# Directive:
Copy the passage from the project description on porosity in Naples starting at "Vitruvius’ description of" and ending at "are brought together.".

# Extract provided:
Project description

Vitruvius’ description of the construction of a wall folds together material, physical, and environmental concerns. Far from being external to that wall’s construction, these concerns are posed as a set of porous interdependent constituents of the wall. “Since the stones used are soft and porous,” he writes, “they are apt to suck the moisture out of the mortar [...] But when there is abundance of lime and sand, the wall, containing more moisture, will not soon lose its strength, for they will hold it together.” The wall becomes a site of synthesis, where material and environmental co-constituents are brought together. 

This wall offers us another way of entering the various descriptions of porosity which seem to condense around Naples. As Andrew Benjamin offers, porosity “provides a way of making space and time work together to define the urban condition and the body’s place within it.” That is to say that porosity, used to describe the way in which an urbanity is defined and functions, is both spatial and temporal; without the temporal dimension, Benjamin argues, porosity as a concept loses its depth, simply becoming a form of seepage. Or, in Walter Benjamin and Asja Lācis’ seminal Neapolitan text, porosity refers to the absence of fixed boundaries as spatial or social structuring devices. Re-reading Vitruvius’ notional wall as a site of both porosity (where edges are unclear and change in time) and seepage (where things co-exist) recognises not only physical or spatial conditions, but also agitations, things which contest or undermine claims toward solidity or fixity. In Naples, these agitations are significant: bradyseism and subsidence, former quarries filled with waste, sinkholes caused by weak and ill-advised structural remediations, landfills, illegal dumping and burning of waste, convoluted water networks, and atmospheric pollutants. Understood as co-constituents of the Neapolitan urban field, these many agitators blur the line between surface, landscape and building, wall and ground, in space and time. The ‘physical’ constituents (tufo, lime and sand) belong to broader, and often problematic, conditions and ecologies, and these materials ‘surface’ the city (ground surfaces, paving, the render that coats the walls), supporting the organisation of programmes, spaces, and events. Approaching Naples as a site of contemporary porosity means engaging with these problematic ecologies.

# Collection entries:
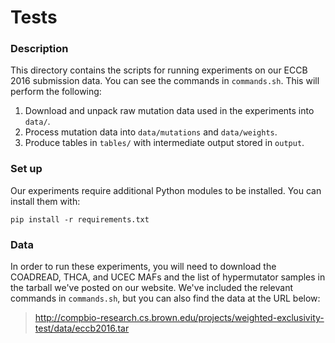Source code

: # Tests #

### Description ###

This directory contains the scripts for running experiments on our ECCB 2016 submission data. You can see the commands in `commands.sh`. This will perform the following:

1. Download and unpack raw mutation data used in the experiments into `data/`.
2. Process mutation data into `data/mutations` and `data/weights`.
3. Produce tables in `tables/` with intermediate output stored in `output`.

### Set up ###

Our experiments require additional Python modules to be installed. You can install them with:

    pip install -r requirements.txt

### Data ###

In order to run these experiments, you will need to download the COADREAD, THCA, and UCEC MAFs and the list of hypermutator samples in the tarball we've posted on our website. We've included the relevant commands in `commands.sh`, but you can also find the data at the URL below:

> http://compbio-research.cs.brown.edu/projects/weighted-exclusivity-test/data/eccb2016.tar

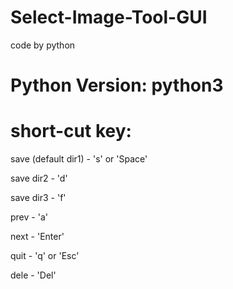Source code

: # Select-Image-Tool-GUI
code by python 

# Python Version: python3

# short-cut key:
save (default dir1) - 's' or 'Space'

save dir2 - 'd'

save dir3 - 'f'

prev - 'a'

next - 'Enter' 

quit - 'q' or 'Esc'

dele - 'Del'
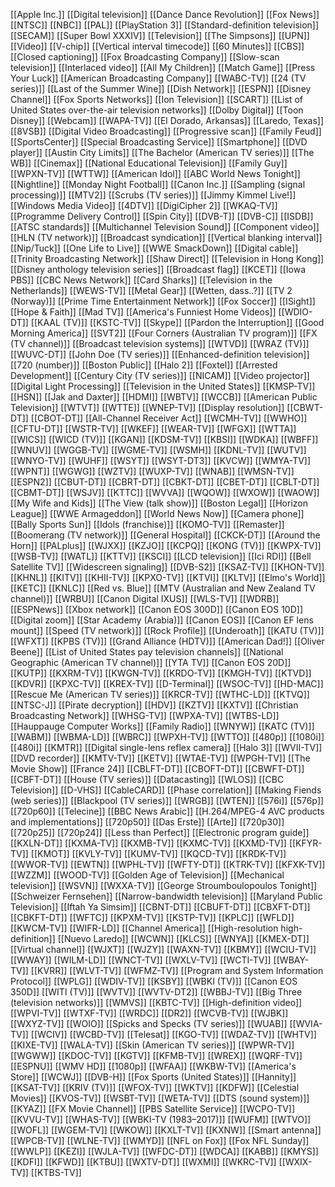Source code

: [[Apple Inc.]]
[[Digital television]]
[[Dance Dance Revolution]]
[[Fox News]]
[[NTSC]]
[[NBC]]
[[PAL]]
[[PlayStation 3]]
[[Standard-definition television]]
[[SECAM]]
[[Super Bowl XXXIV]]
[[Television]]
[[The Simpsons]]
[[UPN]]
[[Video]]
[[V-chip]]
[[Vertical interval timecode]]
[[60 Minutes]]
[[CBS]]
[[Closed captioning]]
[[Fox Broadcasting Company]]
[[Slow-scan television]]
[[Interlaced video]]
[[All My Children]]
[[Match Game]]
[[Press Your Luck]]
[[American Broadcasting Company]]
[[WABC-TV]]
[[24 (TV series)]]
[[Last of the Summer Wine]]
[[Dish Network]]
[[ESPN]]
[[Disney Channel]]
[[Fox Sports Networks]]
[[Ion Television]]
[[SCART]]
[[List of United States over-the-air television networks]]
[[Dolby Digital]]
[[Toon Disney]]
[[Webcam]]
[[WAPA-TV]]
[[El Dorado, Arkansas]]
[[Laredo, Texas]]
[[8VSB]]
[[Digital Video Broadcasting]]
[[Progressive scan]]
[[Family Feud]]
[[SportsCenter]]
[[Special Broadcasting Service]]
[[Smartphone]]
[[DVD player]]
[[Austin City Limits]]
[[The Bachelor (American TV series)]]
[[The WB]]
[[Cinemax]]
[[National Educational Television]]
[[Family Guy]]
[[WPXN-TV]]
[[WTTW]]
[[American Idol]]
[[ABC World News Tonight]]
[[Nightline]]
[[Monday Night Football]]
[[Canon Inc.]]
[[Sampling (signal processing)]]
[[MTV2]]
[[Scrubs (TV series)]]
[[Jimmy Kimmel Live!]]
[[Windows Media Video]]
[[4DTV]]
[[DigiCipher 2]]
[[WKAQ-TV]]
[[Programme Delivery Control]]
[[Spin City]]
[[DVB-T]]
[[DVB-C]]
[[ISDB]]
[[ATSC standards]]
[[Multichannel Television Sound]]
[[Component video]]
[[HLN (TV network)]]
[[Broadcast syndication]]
[[Vertical blanking interval]]
[[Nip/Tuck]]
[[One Life to Live]]
[[WWE SmackDown]]
[[Digital cable]]
[[Trinity Broadcasting Network]]
[[Shaw Direct]]
[[Television in Hong Kong]]
[[Disney anthology television series]]
[[Broadcast flag]]
[[KCET]]
[[Iowa PBS]]
[[CBC News Network]]
[[Card Sharks]]
[[Television in the Netherlands]]
[[WEWS-TV]]
[[Metal Gear]]
[[Wetten, dass..?]]
[[TV 2 (Norway)]]
[[Prime Time Entertainment Network]]
[[Fox Soccer]]
[[ISight]]
[[Hope & Faith]]
[[Mad TV]]
[[America's Funniest Home Videos]]
[[WDIO-DT]]
[[KAAL (TV)]]
[[KSTC-TV]]
[[Skype]]
[[Pardon the Interruption]]
[[Good Morning America]]
[[SVT2]]
[[Four Corners (Australian TV program)]]
[[FX (TV channel)]]
[[Broadcast television systems]]
[[WTVD]]
[[WRAZ (TV)]]
[[WUVC-DT]]
[[John Doe (TV series)]]
[[Enhanced-definition television]]
[[720 (number)]]
[[Boston Public]]
[[Halo 2]]
[[Foxtel]]
[[Arrested Development]]
[[Century City (TV series)]]
[[NICAM]]
[[Video projector]]
[[Digital Light Processing]]
[[Television in the United States]]
[[KMSP-TV]]
[[HSN]]
[[Jak and Daxter]]
[[HDMI]]
[[WBTV]]
[[WCCB]]
[[American Public Television]]
[[WTVT]]
[[WTTE]]
[[WNEP-TV]]
[[Display resolution]]
[[CBWT-DT]]
[[CBOT-DT]]
[[All-Channel Receiver Act]]
[[WCMH-TV]]
[[WWHO]]
[[CFTU-DT]]
[[WSTR-TV]]
[[WKEF]]
[[WEAR-TV]]
[[WFGX]]
[[WTTA]]
[[WICS]]
[[WICD (TV)]]
[[KGAN]]
[[KDSM-TV]]
[[KBSI]]
[[WDKA]]
[[WBFF]]
[[WNUV]]
[[WGGB-TV]]
[[WGME-TV]]
[[WSMH]]
[[KDNL-TV]]
[[WUTV]]
[[WNYO-TV]]
[[WUHF]]
[[WSYT]]
[[WSYT-DT3]]
[[KVCW]]
[[WMYA-TV]]
[[WPNT]]
[[WGWG]]
[[WZTV]]
[[WUXP-TV]]
[[WNAB]]
[[WMSN-TV]]
[[ESPN2]]
[[CBUT-DT]]
[[CBRT-DT]]
[[CBKT-DT]]
[[CBET-DT]]
[[CBLT-DT]]
[[CBMT-DT]]
[[WSJV]]
[[KTTC]]
[[WVVA]]
[[WQOW]]
[[WXOW]]
[[WAOW]]
[[My Wife and Kids]]
[[The View (talk show)]]
[[Boston Legal]]
[[Horizon League]]
[[WWE Armageddon]]
[[World News Now]]
[[Camera phone]]
[[Bally Sports Sun]]
[[Idols (franchise)]]
[[KOMO-TV]]
[[Remaster]]
[[Boomerang (TV network)]]
[[General Hospital]]
[[CKCK-DT]]
[[Around the Horn]]
[[PALplus]]
[[WJXX]]
[[KZJO]]
[[KCPQ]]
[[KONG (TV)]]
[[KWPX-TV]]
[[WSB-TV]]
[[WATL]]
[[KTTV]]
[[KSCI]]
[[LCD television]]
[[Ici RDI]]
[[Bell Satellite TV]]
[[Widescreen signaling]]
[[DVB-S2]]
[[KSAZ-TV]]
[[KHON-TV]]
[[KHNL]]
[[KITV]]
[[KHII-TV]]
[[KPXO-TV]]
[[KTVI]]
[[KLTV]]
[[Elmo's World]]
[[KETC]]
[[KNLC]]
[[Red vs. Blue]]
[[MTV (Australian and New Zealand TV channel)]]
[[WRBU]]
[[Canon Digital IXUS]]
[[WLS-TV]]
[[WDRB]]
[[ESPNews]]
[[Xbox network]]
[[Canon EOS 300D]]
[[Canon EOS 10D]]
[[Digital zoom]]
[[Star Academy (Arabia)]]
[[Canon EOS]]
[[Canon EF lens mount]]
[[Speed (TV network)]]
[[Rock Profile]]
[[Underoath]]
[[KATU (TV)]]
[[WFXT]]
[[KPBS (TV)]]
[[Grand Alliance (HDTV)]]
[[American Dad!]]
[[Oliver Beene]]
[[List of United States pay television channels]]
[[National Geographic (American TV channel)]]
[[YTA TV]]
[[Canon EOS 20D]]
[[KUTP]]
[[KXRM-TV]]
[[KWGN-TV]]
[[KRDO-TV]]
[[KMGH-TV]]
[[KTVD]]
[[KDVR]]
[[KPXC-TV]]
[[KREX-TV]]
[[D-Terminal]]
[[WSOC-TV]]
[[HD-MAC]]
[[Rescue Me (American TV series)]]
[[KRCR-TV]]
[[WTHC-LD]]
[[KTVQ]]
[[NTSC-J]]
[[Pirate decryption]]
[[HDV]]
[[KZTV]]
[[KXTV]]
[[Christian Broadcasting Network]]
[[WHSG-TV]]
[[WPXA-TV]]
[[WTBS-LD]]
[[Hauppauge Computer Works]]
[[Family Radio]]
[[WNYW]]
[[KATC (TV)]]
[[WABM]]
[[WBMA-LD]]
[[WBRC]]
[[WPXH-TV]]
[[WTTO]]
[[480p]]
[[1080i]]
[[480i]]
[[KMTR]]
[[Digital single-lens reflex camera]]
[[Halo 3]]
[[WVII-TV]]
[[DVD recorder]]
[[KMTV-TV]]
[[KETV]]
[[WTAE-TV]]
[[WPGH-TV]]
[[The Movie Show]]
[[France 24]]
[[CBLFT-DT]]
[[CBOFT-DT]]
[[CBWFT-DT]]
[[CBFT-DT]]
[[House (TV series)]]
[[Datacasting]]
[[WLOS]]
[[CBC Television]]
[[D-VHS]]
[[CableCARD]]
[[Phase correlation]]
[[Making Fiends (web series)]]
[[Blackpool (TV series)]]
[[WRGB]]
[[WTEN]]
[[576i]]
[[576p]]
[[720p60]]
[[Telecine]]
[[BBC News Arabic]]
[[H.264/MPEG-4 AVC products and implementations]]
[[720p50]]
[[Das Erste]]
[[Arte]]
[[720p30]]
[[720p25]]
[[720p24]]
[[Less than Perfect]]
[[Electronic program guide]]
[[KXLN-DT]]
[[KXMA-TV]]
[[KXMB-TV]]
[[KXMC-TV]]
[[KXMD-TV]]
[[KFYR-TV]]
[[KMOT]]
[[KVLY-TV]]
[[KUMV-TV]]
[[KQCD-TV]]
[[KRDK-TV]]
[[WWOR-TV]]
[[EWTN]]
[[WPHL-TV]]
[[WFTY-DT]]
[[KTRK-TV]]
[[KFXK-TV]]
[[WZZM]]
[[WOOD-TV]]
[[Golden Age of Television]]
[[Mechanical television]]
[[WSVN]]
[[WXXA-TV]]
[[George Stroumboulopoulos Tonight]]
[[Schweizer Fernsehen]]
[[Narrow-bandwidth television]]
[[Maryland Public Television]]
[[Iftah Ya Simsim]]
[[CBNT-DT]]
[[CBUFT-DT]]
[[CBXFT-DT]]
[[CBKFT-DT]]
[[WFTC]]
[[KPXM-TV]]
[[KSTP-TV]]
[[KPLC]]
[[WFLD]]
[[KWCM-TV]]
[[WIFR-LD]]
[[Channel America]]
[[High-resolution high-definition]]
[[Nuevo Laredo]]
[[WCWN]]
[[KLCS]]
[[WNYA]]
[[KMEX-DT]]
[[Virtual channel]]
[[WJXT]]
[[WJZY]]
[[WAXN-TV]]
[[KBMY]]
[[WCIU-TV]]
[[WWAY]]
[[WILM-LD]]
[[WNCT-TV]]
[[WXLV-TV]]
[[WCTI-TV]]
[[WBAY-TV]]
[[KVRR]]
[[WLVT-TV]]
[[WFMZ-TV]]
[[Program and System Information Protocol]]
[[WPLG]]
[[WDIV-TV]]
[[KSBY]]
[[WBKI (TV)]]
[[Canon EOS 350D]]
[[WITI (TV)]]
[[WVTV]]
[[WVTV-DT2]]
[[WBBJ-TV]]
[[Big Three (television networks)]]
[[WMVS]]
[[KBTC-TV]]
[[High-definition video]]
[[WPVI-TV]]
[[WTXF-TV]]
[[WRDC]]
[[DR2]]
[[WCVB-TV]]
[[WJBK]]
[[WXYZ-TV]]
[[WOIO]]
[[Spicks and Specks (TV series)]]
[[WUAB]]
[[WVIA-TV]]
[[WCIV]]
[[WCBD-TV]]
[[Telesat]]
[[KGO-TV]]
[[WDAZ-TV]]
[[WHTV]]
[[KIXE-TV]]
[[WALA-TV]]
[[Skin (American TV series)]]
[[WPWR-TV]]
[[WGWW]]
[[KDOC-TV]]
[[KGTV]]
[[KFMB-TV]]
[[WREX]]
[[WQRF-TV]]
[[ESPNU]]
[[WMV HD]]
[[1080p]]
[[WFAA]]
[[WKBW-TV]]
[[America's Store]]
[[WCWJ]]
[[DVB-H]]
[[Fox Sports (United States)]]
[[Hannity]]
[[KSAT-TV]]
[[KRIV (TV)]]
[[WFOX-TV]]
[[WKTV]]
[[KDFW]]
[[Celestial Movies]]
[[KVOS-TV]]
[[WSBT-TV]]
[[WETA-TV]]
[[DTS (sound system)]]
[[KYAZ]]
[[FX Movie Channel]]
[[PBS Satellite Service]]
[[WCPO-TV]]
[[KVVU-TV]]
[[WHAS-TV]]
[[WBKI-TV (1983–2017)]]
[[WUFM]]
[[WTVO]]
[[WOFL]]
[[WGEM-TV]]
[[WKOW]]
[[KXLT-TV]]
[[KXNW]]
[[Smart antenna]]
[[WPCB-TV]]
[[WLNE-TV]]
[[WMYD]]
[[NFL on Fox]]
[[Fox NFL Sunday]]
[[WWLP]]
[[KEZI]]
[[WJLA-TV]]
[[WFDC-DT]]
[[WDCA]]
[[KABB]]
[[KMYS]]
[[KDFI]]
[[KFWD]]
[[KTBU]]
[[WXTV-DT]]
[[WXMI]]
[[WKRC-TV]]
[[WXIX-TV]]
[[KTBS-TV]]
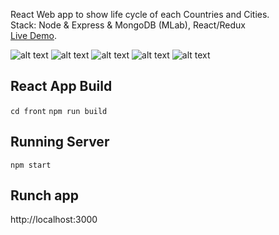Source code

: React Web app to show life cycle of each Countries and Cities.<br>
Stack: Node & Express & MongoDB (MLab), React/Redux<br>
[Live Demo](https://citylifeimran.herokuapp.com/).

![alt text](https://raw.githubusercontent.com/bk313131/React_LifeCycleApp/master/screenshots/1.png)
![alt text](https://raw.githubusercontent.com/bk313131/React_LifeCycleApp/master/screenshots/2.png)
![alt text](https://raw.githubusercontent.com/bk313131/React_LifeCycleApp/master/screenshots/3.png)
![alt text](https://raw.githubusercontent.com/bk313131/React_LifeCycleApp/master/screenshots/4.png)
![alt text](https://raw.githubusercontent.com/bk313131/React_LifeCycleApp/master/screenshots/5.png)

## React App Build

`cd front`
`npm run build`

## Running Server

`npm start` 

## Runch app

http://localhost:3000



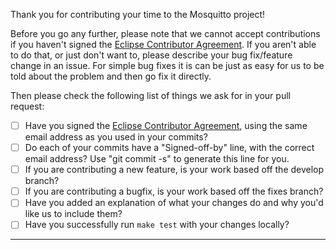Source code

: Thank you for contributing your time to the Mosquitto project!

Before you go any further, please note that we cannot accept contributions if
you haven't signed the [Eclipse Contributor Agreement](https://www.eclipse.org/legal/ECA.php).
If you aren't able to do that, or just don't want to, please describe your bug
fix/feature change in an issue. For simple bug fixes it is can be just as easy
for us to be told about the problem and then go fix it directly.

Then please check the following list of things we ask for in your pull request:

- [ ] Have you signed the [Eclipse Contributor Agreement](https://www.eclipse.org/legal/ECA.php), using the same email
  address as you used in your commits?
- [ ] Do each of your commits have a "Signed-off-by" line, with the correct email address? Use "git commit -s" to
  generate this line for you.
- [ ] If you are contributing a new feature, is your work based off the develop branch?
- [ ] If you are contributing a bugfix, is your work based off the fixes branch?
- [ ] Have you added an explanation of what your changes do and why you'd like us to include them?
- [ ] Have you successfully run `make test` with your changes locally?

-----
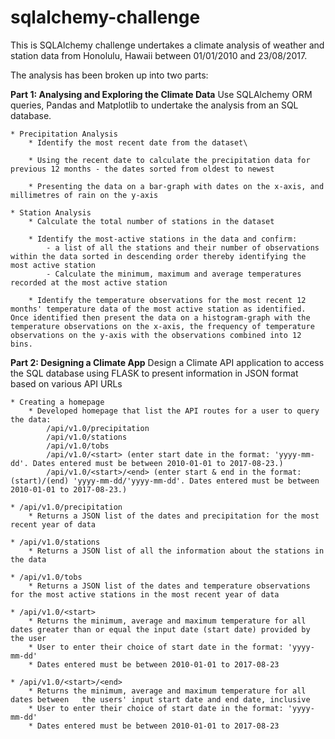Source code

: # sqlalchemy-challenge

This is SQLAlchemy challenge undertakes a climate analysis of weather and station data from Honolulu, Hawaii between 01/01/2010 and 23/08/2017.

The analysis has been broken up into two parts:

**Part 1: Analysing and Exploring the Climate Data**
Use SQLAlchemy ORM queries, Pandas and Matplotlib to undertake the analysis from an SQL database.

    * Precipitation Analysis
        * Identify the most recent date from the dataset\

        * Using the recent date to calculate the precipitation data for previous 12 months - the dates sorted from oldest to newest
        
        * Presenting the data on a bar-graph with dates on the x-axis, and millimetres of rain on the y-axis 

    * Station Analysis
        * Calculate the total number of stations in the dataset
        
        * Identify the most-active stations in the data and confirm:
            - a list of all the stations and their number of observations within the data sorted in descending order thereby identifying the most active station
            - Calculate the minimum, maximum and average temperatures recorded at the most active station
        
        * Identify the temperature observations for the most recent 12 months' temperature data of the most active station as identified. Once identified then present the data on a histogram-graph with the temperature observations on the x-axis, the frequency of temperature observations on the y-axis with the observations combined into 12 bins. 

**Part 2: Designing a Climate App**
Design a Climate API application to access the SQL database using FLASK to present information in JSON format based on various API URLs

    * Creating a homepage
        * Developed homepage that list the API routes for a user to query the data:
            /api/v1.0/precipitation
            /api/v1.0/stations
            /api/v1.0/tobs
            /api/v1.0/<start> (enter start date in the format: 'yyyy-mm-dd'. Dates entered must be between 2010-01-01 to 2017-08-23.)
            /api/v1.0/<start>/<end> (enter start & end in the format: (start)/(end) 'yyyy-mm-dd/'yyyy-mm-dd'. Dates entered must be between 2010-01-01 to 2017-08-23.)

    * /api/v1.0/precipitation
        * Returns a JSON list of the dates and precipitation for the most recent year of data

    * /api/v1.0/stations
        * Returns a JSON list of all the information about the stations in the data

    * /api/v1.0/tobs
        * Returns a JSON list of the dates and temperature observations for the most active stations in the most recent year of data

    * /api/v1.0/<start> 
        * Returns the minimum, average and maximum temperature for all dates greater than or equal the input date (start date) provided by the user
        * User to enter their choice of start date in the format: 'yyyy-mm-dd'
        * Dates entered must be between 2010-01-01 to 2017-08-23

    * /api/v1.0/<start>/<end> 
        * Returns the minimum, average and maximum temperature for all dates between   the users' input start date and end date, inclusive
        * User to enter their choice of start date in the format: 'yyyy-mm-dd'
        * Dates entered must be between 2010-01-01 to 2017-08-23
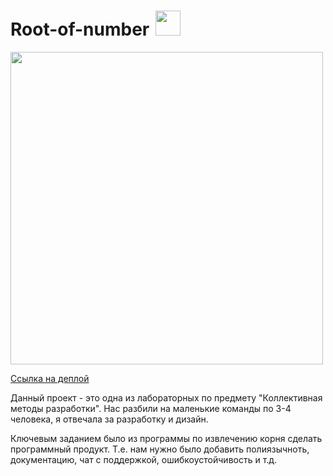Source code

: # Root-of-number<img src="img/square-root-.ico" width="40" style="margin-left:10px">

<img src="img/Preview.ico" height="500">

[Ссылка на деплой](https://lagertt.github.io/Root-of-number/)

Данный проект - это одна из лабораторных по предмету "Коллективная методы разработки". Нас разбили на маленькие команды по 3-4 человека, я отвечала за разработку и дизайн.

Ключевым заданием было из программы по извлечению корня сделать программный продукт. Т.е. нам нужно было добавить полиязычноть, документацию, чат с поддержкой, ошибкоустойчивость и т.д.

# Problem solution:
Vitruvius’ description of the construction of a wall folds together material, physical, and environmental concerns. Far from being external to that wall’s construction, these concerns are posed as a set of porous interdependent constituents of the wall. “Since the stones used are soft and porous,” he writes, “they are apt to suck the moisture out of the mortar [...] But when there is abundance of lime and sand, the wall, containing more moisture, will not soon lose its strength, for they will hold it together.” The wall becomes a site of synthesis, where material and environmental co-constituents are brought together.